WORK TO BE COMPLETED —
Could you show all lines in the entries below that contain the string "input"?

AVAILABLE RECORDS —
----

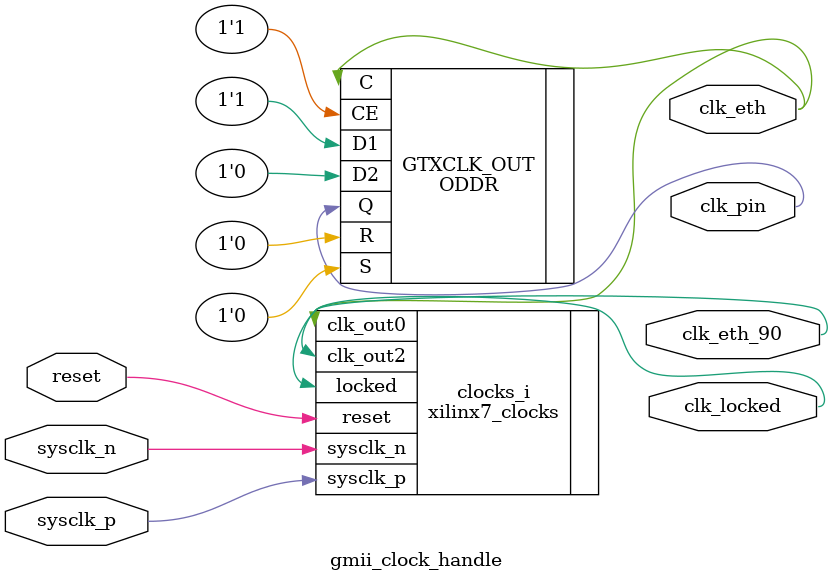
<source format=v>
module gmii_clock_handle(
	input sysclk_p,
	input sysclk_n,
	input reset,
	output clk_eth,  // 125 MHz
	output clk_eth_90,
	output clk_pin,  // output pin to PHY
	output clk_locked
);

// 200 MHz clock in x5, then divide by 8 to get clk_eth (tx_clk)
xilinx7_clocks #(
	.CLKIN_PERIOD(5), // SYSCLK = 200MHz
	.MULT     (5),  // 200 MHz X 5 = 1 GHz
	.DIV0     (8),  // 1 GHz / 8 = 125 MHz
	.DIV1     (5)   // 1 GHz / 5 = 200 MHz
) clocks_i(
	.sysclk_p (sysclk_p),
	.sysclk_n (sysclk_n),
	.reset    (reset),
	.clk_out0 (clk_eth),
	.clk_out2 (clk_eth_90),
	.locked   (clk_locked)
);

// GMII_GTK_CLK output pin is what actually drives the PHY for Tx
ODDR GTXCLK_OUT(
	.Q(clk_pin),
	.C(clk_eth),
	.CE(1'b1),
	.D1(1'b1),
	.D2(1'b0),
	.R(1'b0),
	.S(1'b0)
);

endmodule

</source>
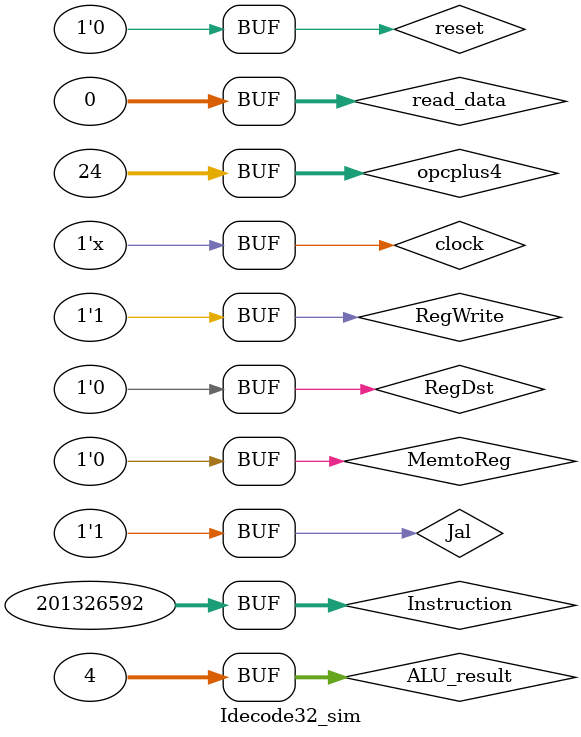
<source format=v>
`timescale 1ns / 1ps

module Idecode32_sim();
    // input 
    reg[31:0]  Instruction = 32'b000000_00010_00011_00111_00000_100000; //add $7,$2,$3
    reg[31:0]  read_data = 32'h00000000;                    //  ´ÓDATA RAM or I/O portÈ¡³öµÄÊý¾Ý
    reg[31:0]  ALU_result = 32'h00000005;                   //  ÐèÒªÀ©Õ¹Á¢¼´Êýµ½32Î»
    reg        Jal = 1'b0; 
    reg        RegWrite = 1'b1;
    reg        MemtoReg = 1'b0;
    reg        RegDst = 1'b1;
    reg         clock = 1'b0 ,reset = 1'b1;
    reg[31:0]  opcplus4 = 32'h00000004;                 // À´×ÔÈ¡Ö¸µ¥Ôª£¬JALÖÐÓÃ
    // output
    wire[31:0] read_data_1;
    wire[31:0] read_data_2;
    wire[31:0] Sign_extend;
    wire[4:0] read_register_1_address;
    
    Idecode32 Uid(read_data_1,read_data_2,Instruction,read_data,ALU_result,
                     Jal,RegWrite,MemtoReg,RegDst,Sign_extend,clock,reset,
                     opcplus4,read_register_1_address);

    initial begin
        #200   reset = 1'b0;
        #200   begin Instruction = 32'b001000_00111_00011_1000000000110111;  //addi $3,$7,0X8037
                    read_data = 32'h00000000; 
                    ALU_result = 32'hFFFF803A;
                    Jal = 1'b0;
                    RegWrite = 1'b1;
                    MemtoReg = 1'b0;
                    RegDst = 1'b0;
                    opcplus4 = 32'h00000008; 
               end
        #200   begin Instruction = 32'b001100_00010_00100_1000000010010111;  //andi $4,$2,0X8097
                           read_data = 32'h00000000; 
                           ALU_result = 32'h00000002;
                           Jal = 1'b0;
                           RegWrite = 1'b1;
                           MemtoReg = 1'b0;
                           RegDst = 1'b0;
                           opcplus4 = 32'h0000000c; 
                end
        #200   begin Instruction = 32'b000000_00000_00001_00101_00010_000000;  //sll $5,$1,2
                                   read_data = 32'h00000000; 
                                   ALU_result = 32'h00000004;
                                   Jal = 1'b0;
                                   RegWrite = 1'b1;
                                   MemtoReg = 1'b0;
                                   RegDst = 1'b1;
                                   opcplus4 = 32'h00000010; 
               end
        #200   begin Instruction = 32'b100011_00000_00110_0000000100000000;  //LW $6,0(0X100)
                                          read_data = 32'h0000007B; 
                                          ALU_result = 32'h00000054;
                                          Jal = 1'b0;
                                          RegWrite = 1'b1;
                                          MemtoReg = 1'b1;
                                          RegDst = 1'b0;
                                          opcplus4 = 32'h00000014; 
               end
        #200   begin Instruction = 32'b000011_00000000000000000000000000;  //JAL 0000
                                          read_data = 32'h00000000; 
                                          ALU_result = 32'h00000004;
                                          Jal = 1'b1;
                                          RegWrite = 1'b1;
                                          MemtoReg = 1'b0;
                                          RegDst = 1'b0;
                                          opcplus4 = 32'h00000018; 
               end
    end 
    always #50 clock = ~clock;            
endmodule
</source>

----

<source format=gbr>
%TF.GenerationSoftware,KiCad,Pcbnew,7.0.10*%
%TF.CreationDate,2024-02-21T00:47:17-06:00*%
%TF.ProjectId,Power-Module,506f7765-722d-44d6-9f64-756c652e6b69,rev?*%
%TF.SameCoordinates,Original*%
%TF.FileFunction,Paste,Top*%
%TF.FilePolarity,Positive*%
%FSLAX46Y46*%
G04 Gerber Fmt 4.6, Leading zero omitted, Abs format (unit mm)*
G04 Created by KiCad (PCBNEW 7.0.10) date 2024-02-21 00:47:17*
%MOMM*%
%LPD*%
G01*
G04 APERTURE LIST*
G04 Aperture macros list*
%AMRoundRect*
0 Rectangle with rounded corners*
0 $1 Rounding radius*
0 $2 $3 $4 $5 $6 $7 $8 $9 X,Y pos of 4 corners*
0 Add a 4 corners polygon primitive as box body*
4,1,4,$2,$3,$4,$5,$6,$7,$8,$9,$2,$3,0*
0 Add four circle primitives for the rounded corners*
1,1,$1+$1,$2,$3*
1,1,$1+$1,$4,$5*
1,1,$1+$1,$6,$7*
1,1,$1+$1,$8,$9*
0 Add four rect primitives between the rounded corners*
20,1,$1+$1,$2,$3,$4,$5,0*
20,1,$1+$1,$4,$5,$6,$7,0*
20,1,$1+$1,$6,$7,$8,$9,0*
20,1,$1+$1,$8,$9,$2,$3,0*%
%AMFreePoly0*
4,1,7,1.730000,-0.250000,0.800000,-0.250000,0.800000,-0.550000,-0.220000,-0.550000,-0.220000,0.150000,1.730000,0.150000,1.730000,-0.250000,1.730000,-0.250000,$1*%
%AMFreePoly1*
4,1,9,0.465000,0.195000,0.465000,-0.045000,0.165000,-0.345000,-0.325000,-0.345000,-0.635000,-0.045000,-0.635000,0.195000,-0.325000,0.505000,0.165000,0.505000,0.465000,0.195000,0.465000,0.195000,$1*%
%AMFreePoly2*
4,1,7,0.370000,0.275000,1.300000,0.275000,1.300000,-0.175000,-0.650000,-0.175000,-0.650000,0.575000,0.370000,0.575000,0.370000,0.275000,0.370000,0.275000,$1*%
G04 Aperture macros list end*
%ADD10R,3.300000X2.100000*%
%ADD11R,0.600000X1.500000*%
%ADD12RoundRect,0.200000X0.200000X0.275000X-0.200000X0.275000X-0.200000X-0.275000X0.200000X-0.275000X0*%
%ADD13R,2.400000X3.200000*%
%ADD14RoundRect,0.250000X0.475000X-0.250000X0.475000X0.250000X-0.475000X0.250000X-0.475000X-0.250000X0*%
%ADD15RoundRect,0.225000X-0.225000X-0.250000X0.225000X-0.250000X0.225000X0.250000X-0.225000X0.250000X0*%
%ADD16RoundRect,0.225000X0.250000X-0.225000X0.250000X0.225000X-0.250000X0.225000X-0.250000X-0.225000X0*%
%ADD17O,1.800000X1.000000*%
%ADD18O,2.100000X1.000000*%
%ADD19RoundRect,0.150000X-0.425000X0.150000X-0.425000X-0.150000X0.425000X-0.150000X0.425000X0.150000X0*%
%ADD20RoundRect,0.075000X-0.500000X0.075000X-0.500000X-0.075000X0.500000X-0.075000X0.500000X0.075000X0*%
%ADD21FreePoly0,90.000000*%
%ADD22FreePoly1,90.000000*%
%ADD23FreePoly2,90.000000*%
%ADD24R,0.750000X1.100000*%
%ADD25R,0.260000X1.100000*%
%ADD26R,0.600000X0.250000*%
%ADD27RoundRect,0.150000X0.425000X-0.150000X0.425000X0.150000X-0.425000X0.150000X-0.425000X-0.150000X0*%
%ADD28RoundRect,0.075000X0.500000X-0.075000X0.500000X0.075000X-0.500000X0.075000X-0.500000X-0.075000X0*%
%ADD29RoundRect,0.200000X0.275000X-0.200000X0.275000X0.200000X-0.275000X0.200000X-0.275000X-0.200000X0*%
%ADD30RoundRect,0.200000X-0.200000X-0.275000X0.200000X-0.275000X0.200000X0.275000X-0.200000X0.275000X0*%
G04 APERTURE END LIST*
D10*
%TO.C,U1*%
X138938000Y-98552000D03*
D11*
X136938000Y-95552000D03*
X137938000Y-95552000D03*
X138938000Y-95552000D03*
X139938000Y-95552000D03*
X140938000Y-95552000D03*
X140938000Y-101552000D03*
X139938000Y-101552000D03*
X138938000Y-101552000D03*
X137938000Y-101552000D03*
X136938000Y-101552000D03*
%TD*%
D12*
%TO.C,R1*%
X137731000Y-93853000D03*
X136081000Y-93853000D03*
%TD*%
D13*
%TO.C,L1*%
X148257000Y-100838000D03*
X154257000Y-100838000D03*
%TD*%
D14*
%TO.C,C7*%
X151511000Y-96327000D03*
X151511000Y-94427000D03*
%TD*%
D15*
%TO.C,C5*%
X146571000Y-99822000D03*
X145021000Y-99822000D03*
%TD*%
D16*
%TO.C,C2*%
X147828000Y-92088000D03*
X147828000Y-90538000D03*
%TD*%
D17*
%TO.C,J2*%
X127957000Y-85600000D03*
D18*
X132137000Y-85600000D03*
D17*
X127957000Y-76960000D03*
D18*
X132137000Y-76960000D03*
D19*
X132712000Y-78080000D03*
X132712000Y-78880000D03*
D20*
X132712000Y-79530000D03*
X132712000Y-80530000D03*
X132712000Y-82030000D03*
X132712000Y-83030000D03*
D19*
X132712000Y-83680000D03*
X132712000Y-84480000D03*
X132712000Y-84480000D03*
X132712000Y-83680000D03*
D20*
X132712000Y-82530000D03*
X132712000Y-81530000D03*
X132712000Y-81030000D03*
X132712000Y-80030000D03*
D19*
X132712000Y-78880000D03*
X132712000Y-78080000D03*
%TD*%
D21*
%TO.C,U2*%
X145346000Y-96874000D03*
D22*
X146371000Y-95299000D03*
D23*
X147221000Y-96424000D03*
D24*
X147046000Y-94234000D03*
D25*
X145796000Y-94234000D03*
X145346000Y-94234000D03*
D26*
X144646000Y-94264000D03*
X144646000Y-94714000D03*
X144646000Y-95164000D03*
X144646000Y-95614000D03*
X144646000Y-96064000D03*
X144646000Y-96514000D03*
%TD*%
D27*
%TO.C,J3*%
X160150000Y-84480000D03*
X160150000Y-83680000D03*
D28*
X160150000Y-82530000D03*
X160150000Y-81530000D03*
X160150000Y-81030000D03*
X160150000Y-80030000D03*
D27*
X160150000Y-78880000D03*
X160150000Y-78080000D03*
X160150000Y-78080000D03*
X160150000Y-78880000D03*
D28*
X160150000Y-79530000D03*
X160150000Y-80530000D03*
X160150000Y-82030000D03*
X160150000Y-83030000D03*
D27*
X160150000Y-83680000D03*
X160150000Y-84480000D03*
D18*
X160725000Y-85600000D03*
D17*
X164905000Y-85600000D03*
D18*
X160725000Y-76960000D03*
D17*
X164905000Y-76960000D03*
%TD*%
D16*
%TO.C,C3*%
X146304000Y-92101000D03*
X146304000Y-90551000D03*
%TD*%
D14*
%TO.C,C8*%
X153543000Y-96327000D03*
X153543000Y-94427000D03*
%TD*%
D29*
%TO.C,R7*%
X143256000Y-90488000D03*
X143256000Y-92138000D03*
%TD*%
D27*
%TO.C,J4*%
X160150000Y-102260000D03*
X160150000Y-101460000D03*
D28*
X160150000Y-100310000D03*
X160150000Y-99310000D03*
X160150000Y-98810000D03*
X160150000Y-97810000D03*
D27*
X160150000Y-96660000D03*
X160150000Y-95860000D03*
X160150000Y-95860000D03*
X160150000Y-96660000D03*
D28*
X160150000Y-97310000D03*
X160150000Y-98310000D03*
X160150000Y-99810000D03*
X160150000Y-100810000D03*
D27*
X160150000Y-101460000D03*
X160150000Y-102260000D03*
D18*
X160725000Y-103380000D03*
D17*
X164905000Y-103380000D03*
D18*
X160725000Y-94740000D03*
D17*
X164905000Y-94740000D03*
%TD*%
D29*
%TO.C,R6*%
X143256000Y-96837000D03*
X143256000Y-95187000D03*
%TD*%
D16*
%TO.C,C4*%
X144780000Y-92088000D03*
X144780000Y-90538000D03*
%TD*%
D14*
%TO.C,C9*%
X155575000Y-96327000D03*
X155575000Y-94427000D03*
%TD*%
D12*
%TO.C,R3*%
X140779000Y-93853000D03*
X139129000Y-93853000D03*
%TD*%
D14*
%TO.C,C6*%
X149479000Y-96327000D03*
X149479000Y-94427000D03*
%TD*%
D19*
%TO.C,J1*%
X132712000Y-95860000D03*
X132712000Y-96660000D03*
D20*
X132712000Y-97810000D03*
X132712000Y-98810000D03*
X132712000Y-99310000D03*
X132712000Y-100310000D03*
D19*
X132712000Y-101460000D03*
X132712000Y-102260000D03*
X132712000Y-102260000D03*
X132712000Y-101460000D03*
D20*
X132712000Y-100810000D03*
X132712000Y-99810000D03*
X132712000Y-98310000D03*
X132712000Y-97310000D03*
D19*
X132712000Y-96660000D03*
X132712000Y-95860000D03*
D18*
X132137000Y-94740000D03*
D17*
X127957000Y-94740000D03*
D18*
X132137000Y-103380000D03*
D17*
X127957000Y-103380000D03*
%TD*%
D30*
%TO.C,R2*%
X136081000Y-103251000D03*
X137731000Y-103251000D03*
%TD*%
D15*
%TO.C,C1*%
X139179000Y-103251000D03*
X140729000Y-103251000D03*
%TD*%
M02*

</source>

----

RESPONSE —
	input sysclk_p,
	input sysclk_n,
	input reset,
    // input 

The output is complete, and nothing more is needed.